What’s the purpose of the math formalism in the videos? I think the typical point of a math formalism for a non-math thing is to enable you to gain insight by doing mathematical calculations.

When I introduce the formalism in Episode 6, I first give some justification:

This far into the series, it’s useful for me to be a bit more formal, a bit more explicit, and abstract. This will help us to understand metaphorical explanation more deeply. Sometimes things get complicated: your intuition fails; your dealing with an ed-- an edge case; or something; and you need to go back to fundamentals. I seek to provide those fundamentals in this video.

Timestamped link: https://www.youtube.com/watch?v=4HZgBjdxa2s&t=48s&ab_channel=adamDoesStories.

Did you miss that? Skip past it? Or do you disagree (that I’m doing what I set out to)?

What is a mathematical calculation? Is there a fixed set of things which you have in mind, like doing arithmetic or algebra? Or is there a principle which binds them and accepts new things?

Commentary:
It’s not necessarily useful to think of the formalism as maths. I am just borrowing some terms/concepts. I am using the formalism to make the principles behind what I’m saying more precise.

One of the benefits of this is that I support building intuition from explicit fundamentals. In episodes 7, 8 and 9, I go through exercises where I apply the formula to specific examples. I want people to apply the formula themselves, to their own examples, many times. After a while, I want them (in the majority of cases) to fail to need the formalism (to gauge the metaphorical-literal map), for the work they’ve done in automating the underlying procedure. I want to them to have a sound basis for mastery.

Aside:
Regardless of whether the formalism is correct or ultimately useful, it is alienating. Most people will bail on the series come Episode 6. They will think that I’m trying to be a smarty-pants and that I’m not interested in solving real problems.

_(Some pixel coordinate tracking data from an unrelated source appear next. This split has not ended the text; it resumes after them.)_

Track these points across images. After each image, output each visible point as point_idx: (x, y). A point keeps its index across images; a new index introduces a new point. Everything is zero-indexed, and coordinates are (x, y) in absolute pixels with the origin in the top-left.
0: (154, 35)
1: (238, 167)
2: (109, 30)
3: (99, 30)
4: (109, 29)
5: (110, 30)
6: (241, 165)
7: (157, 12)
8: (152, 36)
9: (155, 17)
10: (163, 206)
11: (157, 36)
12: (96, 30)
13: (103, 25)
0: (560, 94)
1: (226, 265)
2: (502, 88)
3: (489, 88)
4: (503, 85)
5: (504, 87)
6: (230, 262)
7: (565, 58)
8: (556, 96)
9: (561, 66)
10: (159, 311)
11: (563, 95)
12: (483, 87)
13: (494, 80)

This is a problem. Though I’ve yet to take it seriously, I am interested in mass traffic. So, for instance, I should have a way of explaining things that makes sense to the average Joe. I should have separate streams of dependency relationships in my content which are custom to a different kind of consumer. I should have … playlists.

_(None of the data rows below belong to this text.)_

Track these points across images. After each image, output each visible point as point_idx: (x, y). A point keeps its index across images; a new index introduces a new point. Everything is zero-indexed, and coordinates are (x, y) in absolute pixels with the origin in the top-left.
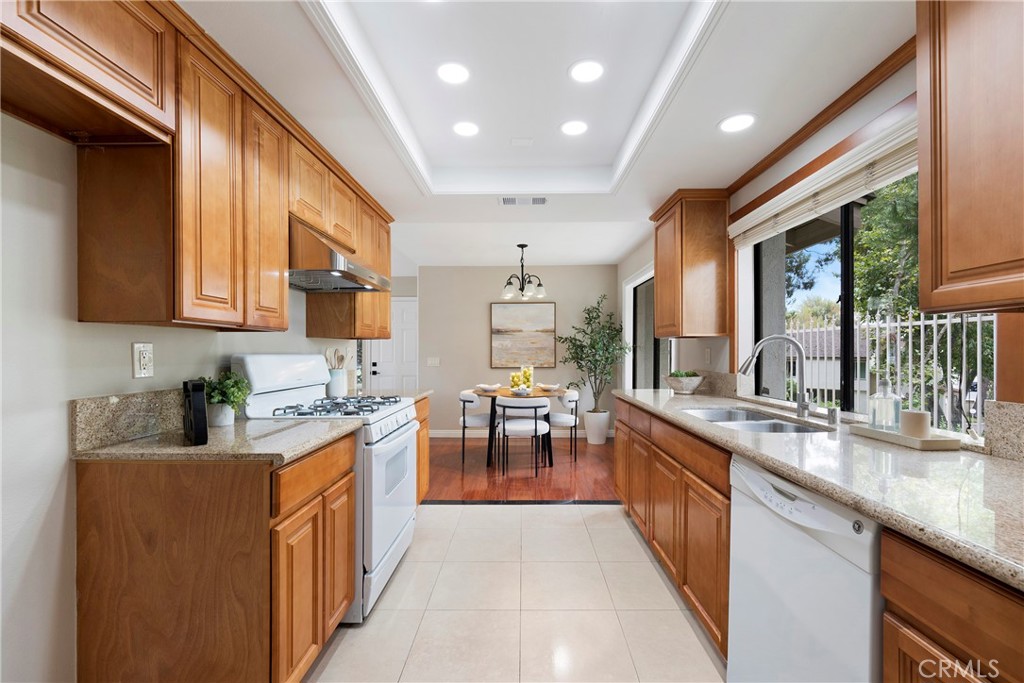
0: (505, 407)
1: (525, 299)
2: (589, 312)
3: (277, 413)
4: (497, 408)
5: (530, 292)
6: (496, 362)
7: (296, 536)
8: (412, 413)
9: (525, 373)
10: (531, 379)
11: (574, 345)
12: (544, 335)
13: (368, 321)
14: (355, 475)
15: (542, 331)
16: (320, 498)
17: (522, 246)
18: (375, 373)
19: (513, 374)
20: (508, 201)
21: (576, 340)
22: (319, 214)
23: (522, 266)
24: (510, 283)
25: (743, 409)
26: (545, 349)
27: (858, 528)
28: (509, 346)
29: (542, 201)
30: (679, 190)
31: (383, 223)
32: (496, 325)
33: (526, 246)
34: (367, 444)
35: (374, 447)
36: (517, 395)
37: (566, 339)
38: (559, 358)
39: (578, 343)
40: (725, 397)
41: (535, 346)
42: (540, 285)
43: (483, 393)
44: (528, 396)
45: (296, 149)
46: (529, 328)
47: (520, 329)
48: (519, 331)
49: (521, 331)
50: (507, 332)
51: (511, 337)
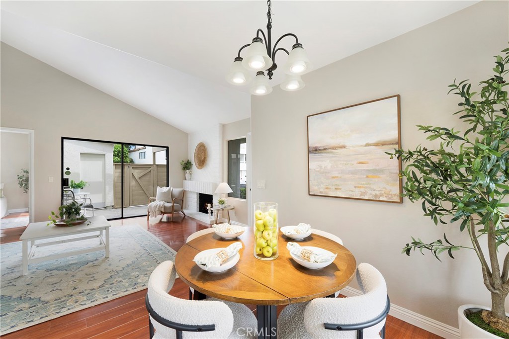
15: (376, 145)
28: (329, 167)
41: (364, 167)
47: (341, 144)
48: (341, 147)
49: (344, 147)
50: (325, 149)
51: (331, 155)
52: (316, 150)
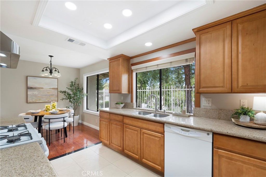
0: (50, 119)
2: (72, 82)
5: (55, 74)
9: (53, 104)
10: (56, 107)
17: (51, 56)
19: (47, 105)
20: (71, 40)
21: (66, 92)
23: (51, 64)
25: (142, 111)
26: (53, 95)
27: (208, 134)
28: (37, 94)
30: (122, 54)
32: (29, 85)
38: (60, 98)
40: (129, 108)
43: (32, 114)
46: (46, 87)
47: (42, 87)
48: (42, 88)
49: (43, 88)
50: (36, 88)
51: (38, 90)
52: (31, 88)
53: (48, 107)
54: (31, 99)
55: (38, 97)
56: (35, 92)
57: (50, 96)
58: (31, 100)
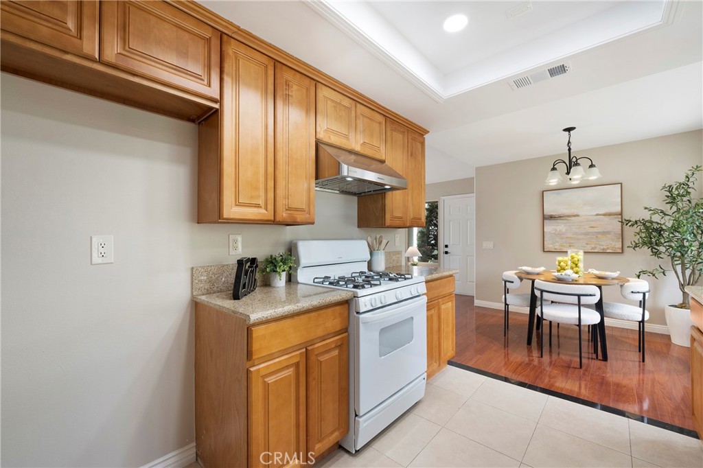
0: (542, 291)
1: (575, 183)
3: (316, 280)
4: (535, 290)
6: (548, 246)
7: (274, 376)
8: (422, 288)
9: (573, 258)
10: (581, 265)
11: (647, 228)
12: (606, 219)
13: (398, 213)
14: (348, 335)
15: (605, 215)
16: (304, 350)
17: (569, 130)
18: (446, 253)
19: (560, 258)
20: (521, 82)
21: (651, 222)
22: (347, 137)
23: (569, 150)
24: (554, 169)
26: (608, 233)
28: (564, 230)
29: (561, 69)
31: (416, 136)
32: (548, 211)
33: (573, 128)
34: (357, 313)
35: (361, 316)
36: (560, 280)
37: (636, 222)
38: (627, 243)
39: (655, 226)
42: (592, 166)
43: (524, 275)
44: (574, 282)
45: (324, 92)
46: (586, 212)
47: (576, 213)
49: (578, 216)
50: (561, 217)
52: (551, 217)
53: (562, 263)
54: (553, 244)
55: (567, 238)
56: (560, 227)
57: (599, 236)
58: (551, 246)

I have a couple of weeks basically completely free in September. My plans for this period currently look like:

  1. Finish Notes on Elliot’s Grammar Article.
  2. Refactor the stories project.
  3. Plan the future of the stories project.
  4. Read some books.

(2.) means: explain things differently; separate things by playlist; and also related to (3.) I should be setting foundations for some path on which the project scales.

Here are some playlist ideas:

• core theory (for everyone)
• analysing real-world examples
• me making stories out of representations with commentary about how this is happening
• research (not everyone will like this; this would house the formalism)
• Q&As

Why are you trying to do a project (the one about stories) focused on teaching instead of learning?

I think that the ideas are domain-specific enough. I don’t think that knowing them well – well enough to have something legitimate to say/to be a non-fraud – requires being a philosophy expert, or otherwise finishing some long learning project which reaches far from where I am now. Do you disagree?

That said, I’d want to have seen a good deal more critique/collaboration before doing anything like taking someone’s money and telling them what I think.